Global stocks plunged again as Russian troops were intensifying their attacks on the major Ukrainian cities and Zaporizhzhia nuclear plant, stirring anxiety among investors. As a reprisal for this invasion, Western countries have imposed a raft of stiffer economic sanctions, including Moscow’s exclusion from the SWIFT messaging system. They have also frozen Russia's central bank’s ability to tap its $640 billion of reserves abroad. Those retaliation measures have already hit their mark as evidenced by the disruptions to Russian exports. As an illustration, Energy Intelligence estimates that Russian oil export flows fell by at least one-third — around 2.5 million barrels a day — this week though the German Economy Minister Robert Habeck said he would not support a ban on imports of Russian oil, gas and coal.

The Russian stock market remained closed all week long. This situation led the New York Stock Exchange to halt trading in three Russia-focused ETFs on Friday.

Against this gloomy backdrop, the strong job market recovery passed unnoticed. Yet the U.S. economy created 678,000 nonfarm payrolls last month while wage growth decelerated. Wall Street expected a gain of 440,000 jobs.

The S&P ended the week in the red. It fell -1.27% (-9.18% YTD) while the Nasdaq slid -2.78% (-14.90% YTD). Conversely, the VIX index shot up +16% to settle near levels of 32. Unsurprisingly, European indices did worse than their U.S. peers. The MSCI EMU took a nosedive (-10.26% WTD, -17.26% YTD). The FTSE was down -6.71% WTD (-5.38% YTD). Asian markets followed suit, though to a lesser extent.

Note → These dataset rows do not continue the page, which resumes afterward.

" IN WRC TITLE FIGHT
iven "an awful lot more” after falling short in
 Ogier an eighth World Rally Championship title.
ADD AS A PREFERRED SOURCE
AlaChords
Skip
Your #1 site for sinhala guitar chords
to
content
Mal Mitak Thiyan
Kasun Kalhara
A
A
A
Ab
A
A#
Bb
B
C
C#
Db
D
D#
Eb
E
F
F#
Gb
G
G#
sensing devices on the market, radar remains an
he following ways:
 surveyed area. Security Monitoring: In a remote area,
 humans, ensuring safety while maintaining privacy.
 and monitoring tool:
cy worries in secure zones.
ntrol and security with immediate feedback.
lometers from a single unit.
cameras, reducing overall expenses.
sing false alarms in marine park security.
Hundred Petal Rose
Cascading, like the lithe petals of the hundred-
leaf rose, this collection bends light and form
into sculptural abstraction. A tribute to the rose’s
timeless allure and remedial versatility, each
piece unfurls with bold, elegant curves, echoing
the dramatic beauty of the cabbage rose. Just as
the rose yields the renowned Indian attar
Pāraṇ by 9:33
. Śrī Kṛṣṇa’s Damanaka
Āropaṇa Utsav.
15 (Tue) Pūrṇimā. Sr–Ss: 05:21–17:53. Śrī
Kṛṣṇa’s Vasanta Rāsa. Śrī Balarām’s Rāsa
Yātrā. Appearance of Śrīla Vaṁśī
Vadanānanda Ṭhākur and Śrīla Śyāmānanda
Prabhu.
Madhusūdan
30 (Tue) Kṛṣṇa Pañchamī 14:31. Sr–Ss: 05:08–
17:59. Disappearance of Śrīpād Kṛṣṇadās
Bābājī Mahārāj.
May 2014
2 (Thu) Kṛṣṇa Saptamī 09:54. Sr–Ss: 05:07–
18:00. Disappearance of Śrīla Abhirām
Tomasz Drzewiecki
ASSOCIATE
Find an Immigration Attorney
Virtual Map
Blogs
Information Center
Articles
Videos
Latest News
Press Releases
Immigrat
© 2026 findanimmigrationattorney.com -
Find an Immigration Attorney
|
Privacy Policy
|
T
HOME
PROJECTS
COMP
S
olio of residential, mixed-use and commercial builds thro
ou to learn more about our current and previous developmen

Japan’s Nikkei slid -1.85% (-9.75% YTD) and the Shanghai Composite edged down -0.11% (-5.28% YTD).

Investors search for safe haven  

Escalation in the conflict has pushed commodity prices (crude oil, metals, grains) sky-high, raising fears of political instability in countries highly dependent on imports. Thus U.S. oil prices rose above $115 a barrel for the first time since 2008 as potential supply disruptions from the ongoing geopolitical tensions offset the IEA’s release of 60 million barrels from emergency reserves to ease rising prices. The energy sector logically outperformed the broad market (+9.26% week-over-week). Investors also piled into the most defensive sectors as risk-off sentiment prevailed: utilities (+4.78%), real estate (+1.72%), health care (+1.17%).

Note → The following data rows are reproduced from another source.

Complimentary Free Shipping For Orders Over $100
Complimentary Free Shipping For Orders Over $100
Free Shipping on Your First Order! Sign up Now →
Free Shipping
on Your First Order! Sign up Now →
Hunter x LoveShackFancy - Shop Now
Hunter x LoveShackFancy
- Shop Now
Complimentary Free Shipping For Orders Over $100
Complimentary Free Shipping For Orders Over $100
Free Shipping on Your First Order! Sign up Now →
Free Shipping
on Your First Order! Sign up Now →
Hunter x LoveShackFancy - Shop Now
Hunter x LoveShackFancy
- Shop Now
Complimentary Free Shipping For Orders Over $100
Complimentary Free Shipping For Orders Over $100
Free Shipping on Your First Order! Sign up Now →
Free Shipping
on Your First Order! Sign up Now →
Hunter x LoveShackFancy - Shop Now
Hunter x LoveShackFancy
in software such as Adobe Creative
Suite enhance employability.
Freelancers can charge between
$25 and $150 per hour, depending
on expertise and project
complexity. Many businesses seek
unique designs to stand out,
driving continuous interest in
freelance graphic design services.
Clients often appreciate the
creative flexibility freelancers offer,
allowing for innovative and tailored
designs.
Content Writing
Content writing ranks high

On the flip side, financials were hit hard (-4.87%) as U.S. Treasury yields fell sharply. Several other sectors kept the broader market lower. Information technology lost -3.01% despite the slump in U.S. interest rates. Communication services (-2.67%) were weighed by Netflix (-7.44%) and FB Meta-Platforms (-4.95%). Both stocks lost around 40% since the beginning of the year. Consumer discretionary slid -2.63% as the Amazon shares were under major pressure (-5.30%).

Flight to liquidity and safety

U.S. government yields tumbled with rising risk aversion. The U.S. 10-year T-note yield fell back to +1.72%. The yield on German 10-year government bonds traded in negative territory (-0.07%), losing 30bps over the week.

U.S. investment-grade corporate bonds snapped their 8-week losing streak (+0.07%) but the trend reversal for this asset class was stronger in Europe (+1.58%). By contrast, the flight-to-quality pushed high yield bond prices lower (-0.53% in Europe and -0.13% in the U.S.). Emerging debt was severely hit (-4.43% in local currencies) by the spike in global commodity prices and the greenback’s ascent (dollar index up 1.97%). The EUR-USD currency pair slid below 1.10 (-4.30% week-over-week).  Elsewhere, gold shined again (+4.31% WTD, spot price at $1,970.70/Oz) as investors are scared by scenes of fear and chaos in Ukraine.